Pizza Rustica (Italian Easter Pie)
- 3 cups (368g) all-purpose flour
- 1 tsp salt
- ¾ cup (170g) unsalted butter chilled and cut in small cubes
- 2 large eggs beaten
- 3-4 tbsp chilled water
- 6 large eggs separated
- 15 oz ricotta cheese
- 8 oz mozzarella cheese shredded (about 3 cups)
- 4 oz milk (½ cup) any variety
- 1.5 oz Parmesan cheese shredded (about ¾ cup) or Pecorino Romano
- ¼ cup chopped parsley
- ½ tsp ground black pepper
- 4 oz hard salami cubed (about ¾ cup)
- 4 oz Genoa salami cubed (about ¾ cup)
- 4 oz sopressata cubed (about ¾ cup)
- 1 large egg beaten
- 2 tsp water
- Add flour and salt to a medium mixing bowl and whisk to combine. Add cubed butter and cut in with a pastry blender or two forks until the mixture resembles coarse crumbs, with pieces of butter around the size of a pea. It will not be a cohesive, even consistency at this point.
- Make a well in the center of the flour/butter and pour in the beaten eggs. Using a fork, stir and work the eggs into the mixture until it's as evenly moistened as possible.
- Add water, one tablespoon at a time, until a ball of dough can be formed. Work the water in well after each addition. I use between 3 and 4 tablespoons.
- Place the ball of dough on a sheet of plastic wrap and press into a flattened disc. Wrap the disc with the plastic wrap and refrigerate for at least one hour.
- Prepare the filling towards the end of the dough chill time so it will be ready to roll once the filling is assembled. Preheat the oven to 375°F and spray the bottom and sides of a 9" round springform pan with cooking spray. Set aside for now.
- Separate six eggs, adding the yolks to a large mixing bowl and the whites to the bowl of a stand mixer (or a separate mixing bowl). Set the whites aside for now.
- Beat the yolks until light and creamy. To the bowl with the yolks, add the ricotta, mozzarella, milk, Parmesan, parsley, and pepper. Mix until combined evenly, then stir in the cubed meat.
- With the whisk attachment fitted to a stand mixer, beat the egg whites for a few minutes until stiff peaks form. Alternately you can do this with an electric hand mixer. Then fold them into the rest of the filling, taking big sweeping passes along the bottom and sides of the bowl to fully and evenly work the whites in without stirring/deflating them too much.

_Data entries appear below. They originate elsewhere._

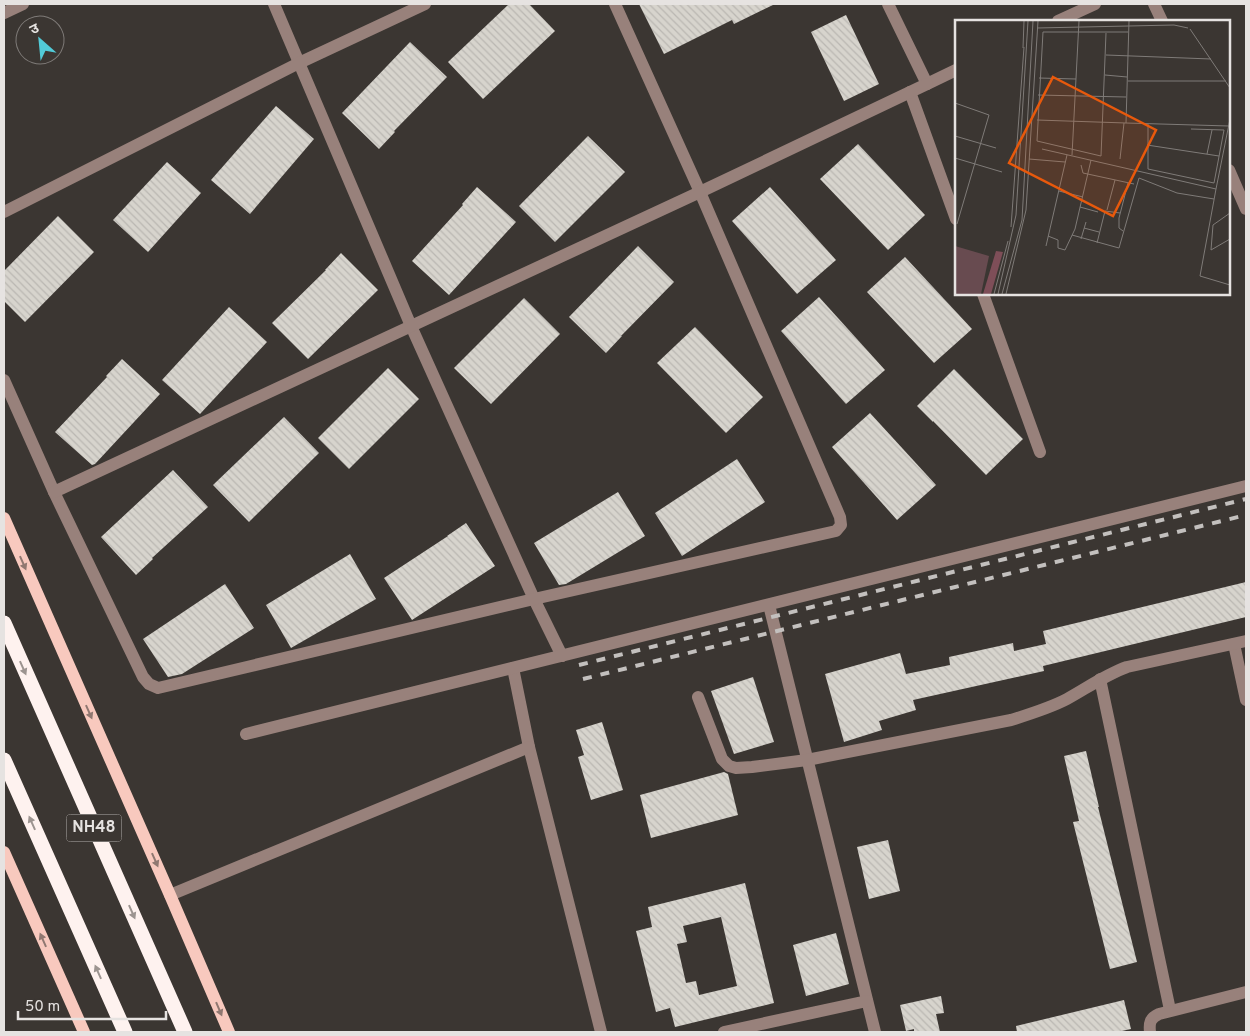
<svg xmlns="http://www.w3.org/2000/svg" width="1250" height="1036" font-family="Overpass,'Noto Sans Devanagari',sans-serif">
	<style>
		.building { fill: url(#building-back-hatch); fill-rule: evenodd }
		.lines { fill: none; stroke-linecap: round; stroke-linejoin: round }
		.minor { stroke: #98817b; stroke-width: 12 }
		.major { stroke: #f8c9be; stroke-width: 12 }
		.highway { stroke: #fef2ef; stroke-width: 15 }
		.rail { stroke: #c3c0be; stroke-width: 4; stroke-dasharray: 9 9; stroke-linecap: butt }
		.oneway { fill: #907871 }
		.oneway2 { fill: #9c9490 }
		.labels { text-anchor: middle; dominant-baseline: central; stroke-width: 5; stroke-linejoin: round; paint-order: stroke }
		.shield { fill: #3b3632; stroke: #b3afac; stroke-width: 1 }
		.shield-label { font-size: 16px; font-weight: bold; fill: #e6e3e1 }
		.inset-road { fill: none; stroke: #7f7b78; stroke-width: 1 }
		.view { fill: #e8590c; fill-opacity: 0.15; stroke: #e8590c; stroke-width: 2.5 }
		.inset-edge { fill: none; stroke: #e6e3e1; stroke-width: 2.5 }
	</style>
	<defs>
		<pattern id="building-back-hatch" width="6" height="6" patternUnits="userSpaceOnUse" patternTransform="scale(1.25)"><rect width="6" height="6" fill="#d7d4cd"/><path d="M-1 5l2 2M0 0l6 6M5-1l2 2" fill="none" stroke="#bab7b2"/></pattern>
	</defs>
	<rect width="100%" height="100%" fill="#3b3632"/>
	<!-- building -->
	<g class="building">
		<polygon points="509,4 529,4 555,31 483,99 448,62"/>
		<polygon points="639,4 775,4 734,24 732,20 664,54"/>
		<polygon points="846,15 879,84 844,101 811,32"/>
		<polygon points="410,42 447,77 394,131 395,132 379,149 342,113"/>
		<polygon points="276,106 314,139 250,214 211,180"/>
		<polygon points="588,136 625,172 555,242 519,206"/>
		<polygon points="858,144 925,215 888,250 820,179"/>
		<polygon points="167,162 201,193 148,252 113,220"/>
		<polygon points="477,187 516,222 449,295 412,261 463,205 462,204"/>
		<polygon points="770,187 836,260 797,294 732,221"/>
		<polygon points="58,216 94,252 25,322 4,301 4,271"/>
		<polygon points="638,246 674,282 621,336 622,336 606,353 569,317"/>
		<polygon points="341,253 378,290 308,359 272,323 326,270 325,270"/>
		<polygon points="905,257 972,329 934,363 867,292"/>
		<polygon points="819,297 885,370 846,404 781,331"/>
		<polygon points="524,298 560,334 491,404 454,368"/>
		<polygon points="229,307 267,342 200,414 162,380"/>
		<polygon points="695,327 763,397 726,433 657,363"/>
		<polygon points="122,359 160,394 95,464 92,465 55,432 107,377 106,376"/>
		<polygon points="388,368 419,399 349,469 318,438"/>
		<polygon points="954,369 1023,439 986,475 933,421 933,422 917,406"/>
		<polygon points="870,413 936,485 897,520 832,447"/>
		<polygon points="284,417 319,453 249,522 213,485"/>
		<polygon points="737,459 765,502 682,556 655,513"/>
		<polygon points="173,470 208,507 152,558 153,559 136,575 101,537"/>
		<polygon points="618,492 645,536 566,584 559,585 534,543"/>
		<polygon points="466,523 495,566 412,620 384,578 448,536 447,536"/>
		<polygon points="350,554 376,599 291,648 266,605"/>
		<polygon points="1246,582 1246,617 1043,666 1044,671 913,700 916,710 879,721 882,730 844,742 825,674 900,653 906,674 950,665 949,657 1013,643 1014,651 1046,644 1043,631"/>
		<polygon points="225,584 254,628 182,674 168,677 143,639"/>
		<polygon points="753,677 774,742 734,754 711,691"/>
		<polygon points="602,722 623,790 591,800 578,757 584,755 576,730"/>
		<polygon points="1086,751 1099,807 1098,807 1137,962 1110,969 1073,822 1079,821 1064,756"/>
		<polygon points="724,772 728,774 738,815 651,838 640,795"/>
		<polygon points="888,840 900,891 869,899 857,847"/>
		<path d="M745,883L774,1003L675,1027L670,1008L656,1012L636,931L652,927L648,907ZM721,917L737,986L699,995L696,981L686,983L677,944L687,942L683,926Z"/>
		<polygon points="836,933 849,984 806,996 793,945"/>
		<polygon points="941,996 944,1013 936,1014 940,1032 914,1032 914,1029 906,1031 900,1005"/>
		<polygon points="1124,1000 1131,1029 1117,1032 1017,1032 1016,1026"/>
	</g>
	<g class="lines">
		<!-- minor -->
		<g class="minor">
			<polyline points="274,4 411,326 534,599 562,656"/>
			<polyline points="888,4 927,84 956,70"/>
			<polyline points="1154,4 1162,21"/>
			<polyline points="4,13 23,4"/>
			<polyline points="1058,21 1095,4"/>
			<polyline points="910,92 956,219"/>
			<polyline points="1229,170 1246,209"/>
			<polyline points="4,212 299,63 425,4"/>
			<polyline points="983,294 1040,452"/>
			<polyline points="4,380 54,492 143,677 149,684 158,688 534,599 836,531 841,525 840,517 700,192 615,4"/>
			<polyline points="54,492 700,192 927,84"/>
			<polyline points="769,605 875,1032"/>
			<polyline points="1234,644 1246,700"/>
			<polyline points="513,668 529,747 601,1032"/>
			<polyline points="1100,679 1170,1010"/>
			<path d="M698,697L722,759L729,766L736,768L752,767L807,760L1011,720C1030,714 1050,708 1067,699C1087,688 1105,675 1127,667L1246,641"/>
			<polyline points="246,734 1246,486"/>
			<polyline points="170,895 529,747"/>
			<polyline points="724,1032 867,1001"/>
			<path d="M1150,1032C1149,1023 1150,1018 1159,1014L1246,992"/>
		</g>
		<!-- major -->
		<g class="major">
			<polyline points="4,518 170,895 229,1032"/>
			<polyline points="4,852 84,1032"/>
		</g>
		<!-- highway -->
		<g class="highway">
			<polyline points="4,623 185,1032"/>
			<polyline points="4,760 125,1032"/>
		</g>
		<!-- rail -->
		<g class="rail">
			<polyline points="579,665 1246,499"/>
			<polyline points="583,679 1246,515"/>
		</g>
	</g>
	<!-- one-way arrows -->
	<defs><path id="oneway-solid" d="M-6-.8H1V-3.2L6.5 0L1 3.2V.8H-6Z" transform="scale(1.25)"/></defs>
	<g class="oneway">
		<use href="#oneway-solid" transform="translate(23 563) rotate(66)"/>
		<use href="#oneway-solid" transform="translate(89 712) rotate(66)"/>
		<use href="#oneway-solid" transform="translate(155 860) rotate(66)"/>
		<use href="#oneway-solid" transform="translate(43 940) rotate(-114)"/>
		<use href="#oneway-solid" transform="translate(219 1009) rotate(67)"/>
	</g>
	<g class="oneway2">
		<use href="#oneway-solid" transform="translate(23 668) rotate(66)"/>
		<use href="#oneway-solid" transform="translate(32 823) rotate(-114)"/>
		<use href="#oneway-solid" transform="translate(132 912) rotate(66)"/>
		<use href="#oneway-solid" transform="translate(98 972) rotate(-114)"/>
	</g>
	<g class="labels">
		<!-- shield labels -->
		<rect class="shield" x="66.5" y="814.5" width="55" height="27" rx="4"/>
		<g class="shield-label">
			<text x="94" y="828">NH48</text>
		</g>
	</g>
	<!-- overview -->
	<g transform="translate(955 20)">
		<rect width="275" height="275" fill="#3b3632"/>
		<path d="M0,226L34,236L26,274H0Z" fill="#684b50"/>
		<path d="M41,231L48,232L36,274H28Z" fill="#7e4e58"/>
		<path class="inset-road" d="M174,1L171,103L274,106M82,8L219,5L233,8M235,9L275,68M151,13L146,136L82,121L88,12H173M68,28L69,1M151,35L256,39M150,55L172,57M84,58L121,59M173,61H271M83,75L171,77M0,83L34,95L2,204M82,100L171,103M193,104V149L259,163L269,110L236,109M0,116L41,128M192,125L264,136M87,129L261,169L245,256L275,265M252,134L257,110M117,135L124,1M0,138L47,152M74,139L110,142M165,139L169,103M126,145L128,153L179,164M261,169L275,99M104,171L128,177M125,187L143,192M152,190L160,160M258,205L256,230L275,219M258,205L275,193M56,207L69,27M129,208L144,212M168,211L164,208V198L173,163M117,215L164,228L184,158L222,173L259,179M93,216L103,220V228L110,230L120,209L136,140M126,219L131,202M142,223L150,191L165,193M91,226L112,135M39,274L53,221M43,274L61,195L73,1M47,274L67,200L78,1M51,274L71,190L83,1"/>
		<path class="view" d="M98,57L201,110L158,196L54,143Z"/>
		<rect width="275" height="275" class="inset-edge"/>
	</g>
	<!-- border -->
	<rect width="1250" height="1036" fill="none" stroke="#e6e3e1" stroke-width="10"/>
	<!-- north arrow -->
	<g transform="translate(40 40) rotate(333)"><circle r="24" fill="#3b3632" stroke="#7f7b78"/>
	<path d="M0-4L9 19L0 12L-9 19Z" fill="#52cbd8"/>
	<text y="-8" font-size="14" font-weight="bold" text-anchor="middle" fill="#e6e3e1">उ</text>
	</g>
	<!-- scale -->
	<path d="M18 1011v8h148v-8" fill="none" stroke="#e6e3e1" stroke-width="2.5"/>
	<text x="25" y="1011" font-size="15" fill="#e6e3e1" stroke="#3b3632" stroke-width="4" paint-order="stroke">50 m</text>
</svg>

- Once the dough is sufficiently chilled, slice off two-thirds of the dough and roll it out onto a lightly floured work surface until it reaches a 15" - 16" circle about 1/8" thick.
- Carefully transfer the dough into the prepared springform pan to line it, lightly pressing it along the bottom of the pan and up the sides with excess hanging out the top. Take care to ensure the dough goes right to the bottom edge and then straight up the sides without gaps underneath.
- Pour the filling into the bottom crust and even out the top with a spatula or spoon.
- Roll out the remaining one-third of the dough into an approximately 9 ½" to 10" circle, then place it on top of the filling to cover it entirely. Gently press it so it lays flat against the filling. Fold in the excess pieces of dough from the bottom layer to pinch together with the top layer. Crimp the edges with a fork.
- Whisk together one egg with two teaspoons of water in a small bowl and brush the egg wash onto the pizza rustica. Cut several slits into the top crust.
- Bake for 1 hour to 1 hour 15 minutes, or until the pizza rustica has turned a nice and deep golden brown.
- Remove from the oven and let it sit in the pan for 20 minutes. Carefully remove the pan sides, loosening it from the outside of the pizza rustica with a thin spatula or knife if needed. Let the pizza rustica sit for 25 more minutes (or even longer) before slicing into wedges and serving.
Nutritional information is provided as an estimate. As it can vary due to many factors (brands used, quantities, etc.), we cannot guarantee its accuracy.